Balance of Convenience
32. It is clear from the material before me that the applicants have known of the business and marketing of the respondents' products since the period July to August 1992. No action was commenced until 4 August 1994 in relation to the claimed passing off and misleading conduct. The present application for interlocutory relief was not filed until 29 November 1994.

  1. Although generally delay will not of itself be a defence in proceedings for interlocutory relief, it does afford some indication that there is little significant damage being caused to the applicants. Otherwise, of course one would normally have expected such proceedings to have been instituted earlier.

  2. The delay of over two years in bringing these proceedings is, in my view, a factor of some significance in refusing interlocutory relief at this stage.

  3. As far as the packaging is concerned, in my view, there is no important difference between the reference which the applicants are prepared to allow to be printed on the packaging on a temporary basis, namely "Supplied by Selectrode Pty Limited 7/10 Victoria Avenue Castle Hill 2164" and the marks which presently appear on the packaging by the company in relation to the warning and the name of the despatcher set out above in these reasons.

  4. The labelling on the packaging of the respondents on its face simply indicates that the goods are despatched by Selectrode Pty Limited of Castle Hill. There is no link up with Selectrode US or Selectrode IAF Pty Limited. Neither the Warning nor the Despatch Notification imply in my view that the goods are manufactured by Selectrode NSW. Indeed, the reference to "Selectrode Welding Services" is consistent with a representation that Selectrode is a type of operation or company which provides services as opposed to supplying or manufacturing goods.

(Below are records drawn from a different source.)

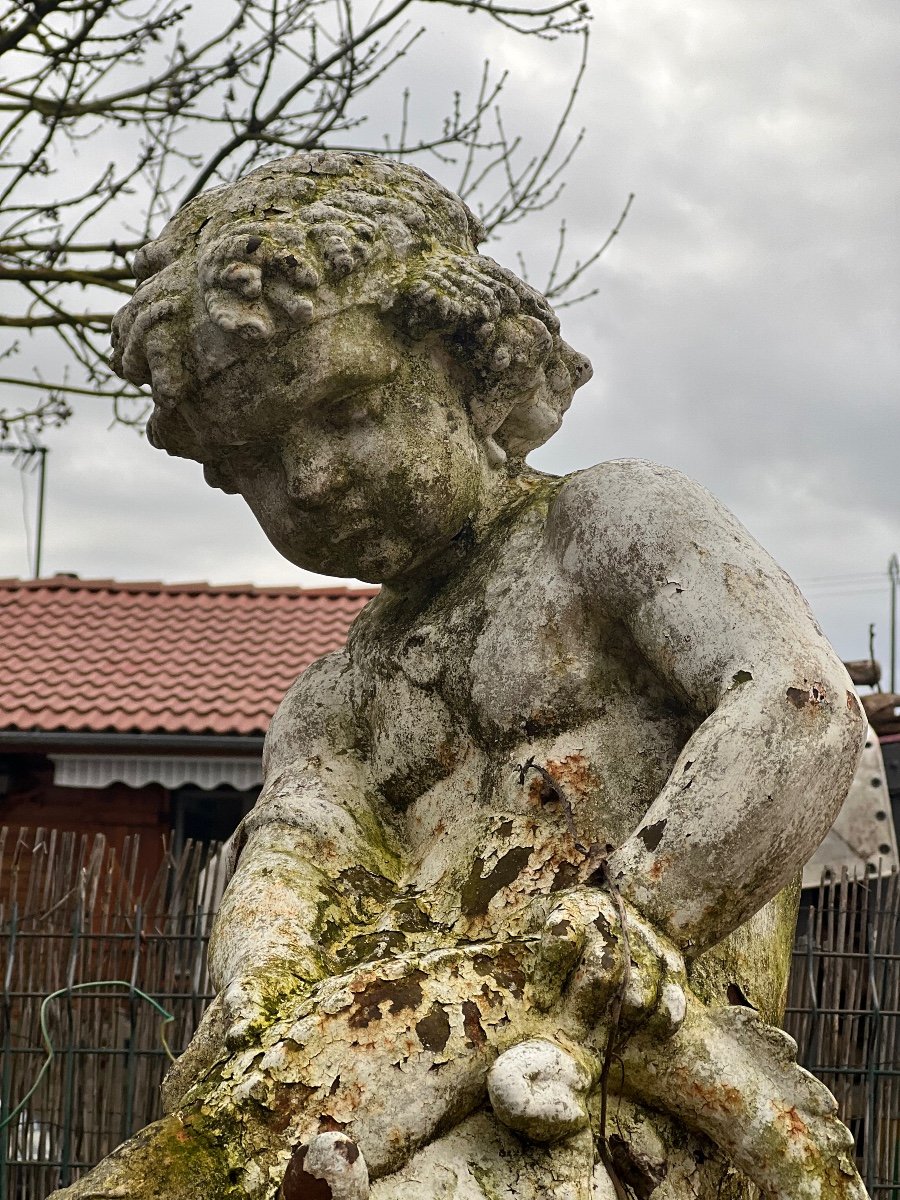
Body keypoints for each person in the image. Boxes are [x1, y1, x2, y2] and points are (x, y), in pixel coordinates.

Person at [90, 149, 866, 1198]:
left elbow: (798, 706)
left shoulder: (607, 527)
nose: (310, 480)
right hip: (392, 1058)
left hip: (628, 1067)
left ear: (472, 362)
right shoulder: (335, 697)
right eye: (259, 463)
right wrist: (260, 997)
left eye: (348, 410)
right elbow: (290, 855)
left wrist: (634, 917)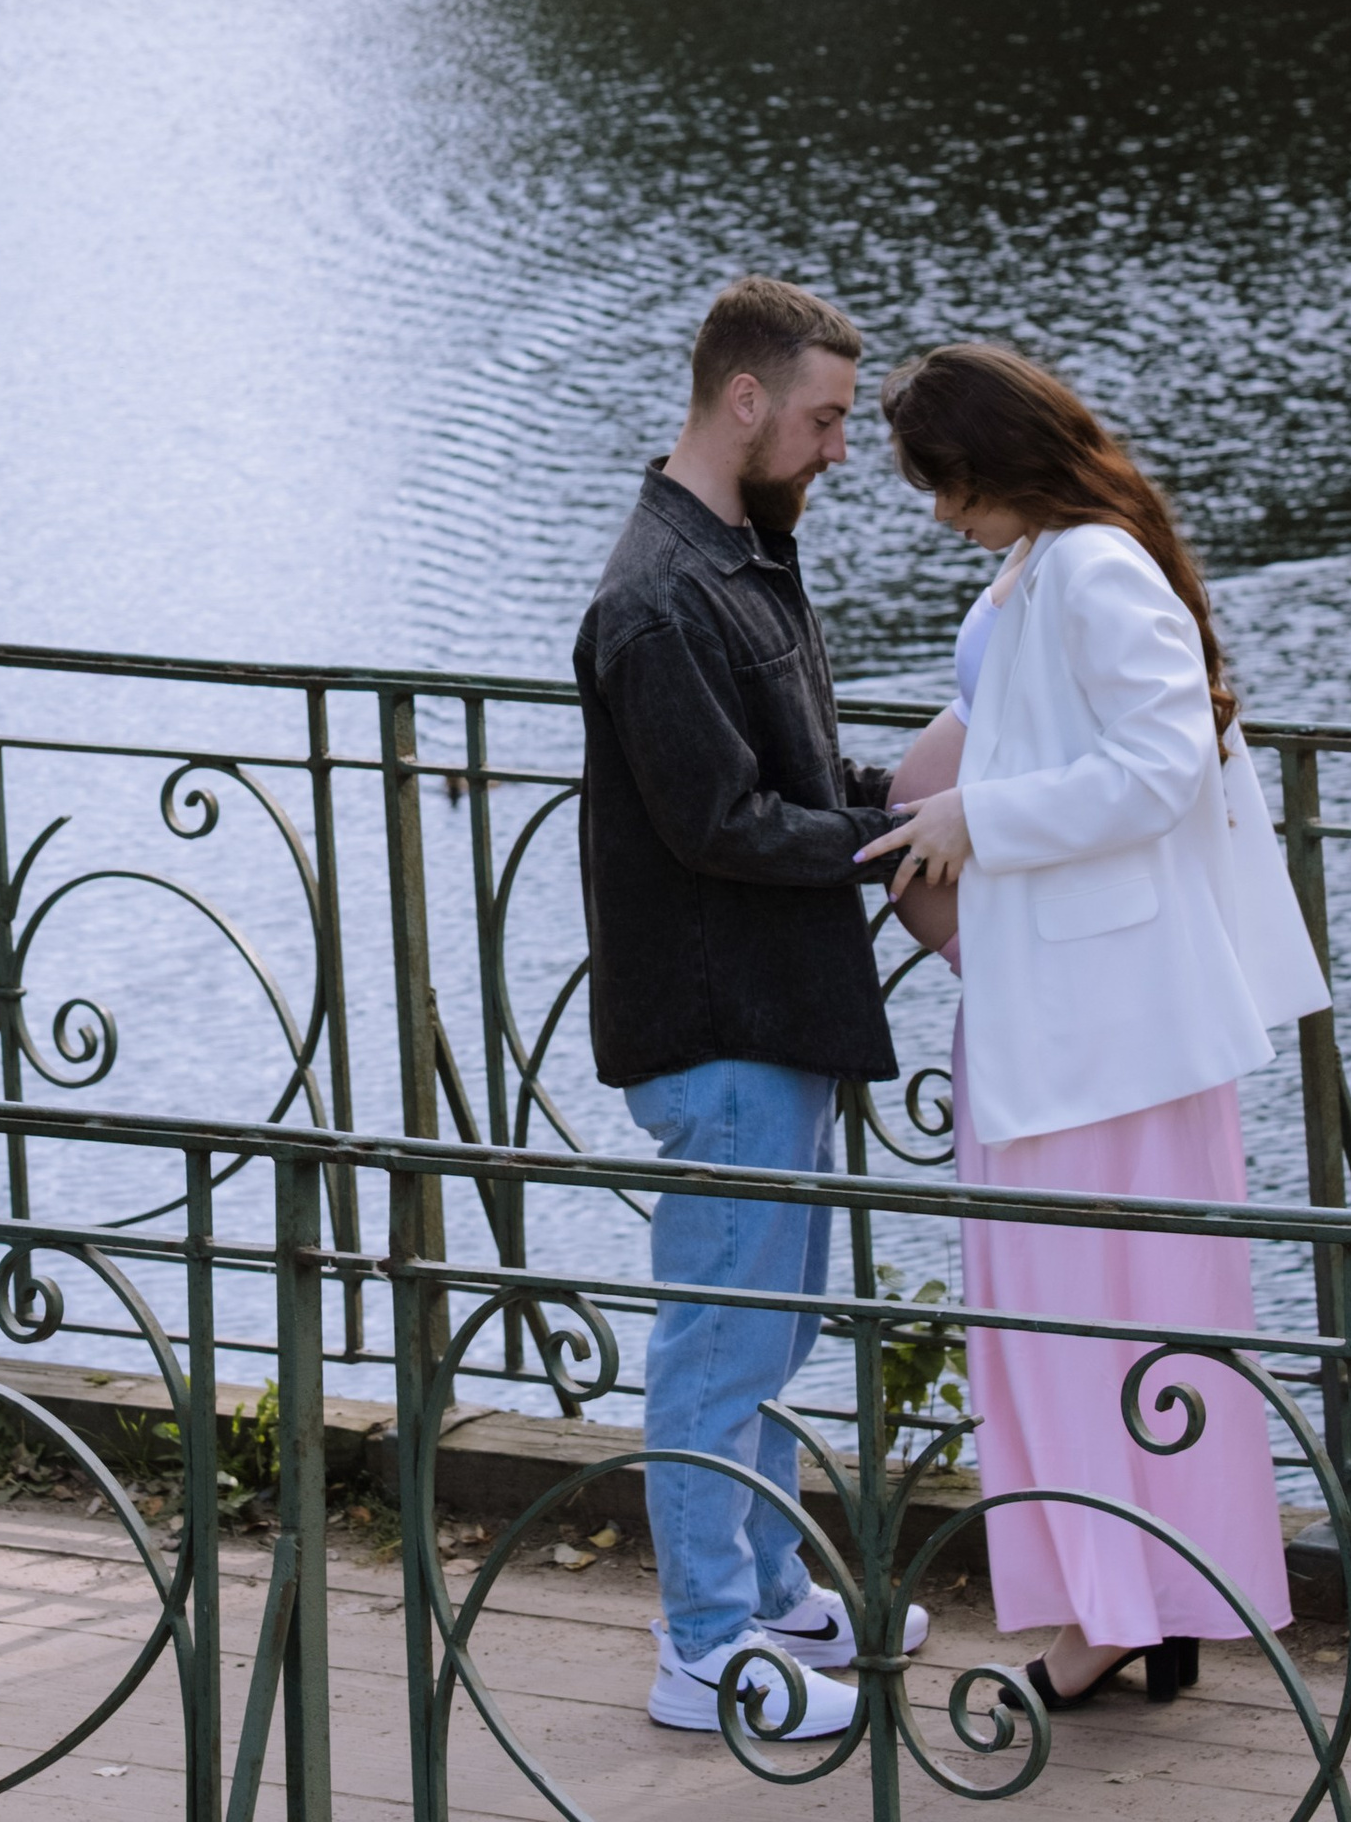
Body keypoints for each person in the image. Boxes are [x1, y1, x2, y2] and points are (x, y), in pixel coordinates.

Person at [858, 343, 1329, 1716]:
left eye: (944, 482)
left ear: (998, 460)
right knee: (1071, 1321)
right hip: (1059, 1016)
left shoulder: (1095, 567)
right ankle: (1137, 1603)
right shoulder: (1036, 569)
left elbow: (1159, 763)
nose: (938, 511)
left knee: (1095, 1325)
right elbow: (1025, 729)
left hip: (1103, 1034)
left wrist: (974, 820)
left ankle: (1121, 1610)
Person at [576, 277, 929, 1742]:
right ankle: (705, 1648)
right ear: (744, 402)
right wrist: (894, 839)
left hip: (773, 1013)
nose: (842, 449)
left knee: (770, 1337)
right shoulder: (655, 598)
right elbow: (721, 821)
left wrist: (890, 795)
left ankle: (773, 1589)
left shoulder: (739, 551)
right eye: (826, 419)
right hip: (722, 1029)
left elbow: (783, 775)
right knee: (720, 1344)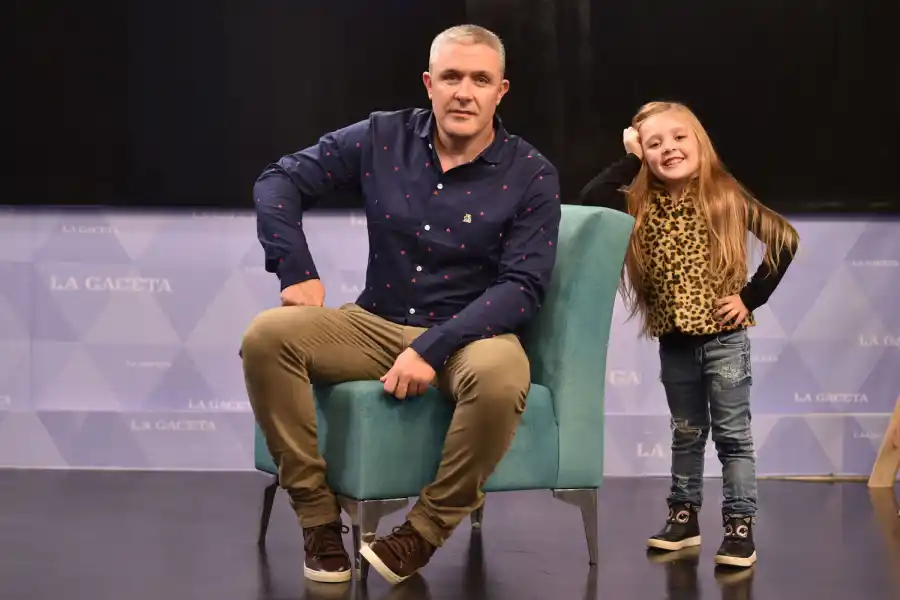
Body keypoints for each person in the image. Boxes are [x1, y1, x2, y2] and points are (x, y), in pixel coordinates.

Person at [241, 24, 561, 586]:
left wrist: (434, 348)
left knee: (503, 376)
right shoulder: (382, 136)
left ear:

It was suggested in argument that the symbol of the shield and the welding helmet represented that Selectrode NSW was a manufacturer, when taken in conjunction with the claimed history of that symbol, but on the evidence presently before me I do not think that this argument has been made out.

  5. Finally, there should generally be established a "real" as opposed to a "bare" possibility that damages will not be an adequate remedy for the applicants. In the present case I am not satisfied that the applicant has satisfied this general requirement. See Castlemaine Tooheys Ltd v South Australia (1986) 161 CLR 141 at 153; Richardson v Forestry Commission (1988) 164 CLR 261 at 275.

  6. Accordingly, weighing all the above considerations I do not consider that the applicants have made out a case at this stage that there will be sufficient detriment to them to justify interlocutory relief in this matter if the respondents are permitted to continue packaging and shipping rods which are imprinted with the name "Selectrode" on them and/or which are packaged as outlined above.


Conclusion
39. For the above reasons I dismiss the application for an interlocutory injunction and order the applicants to pay the costs of the application.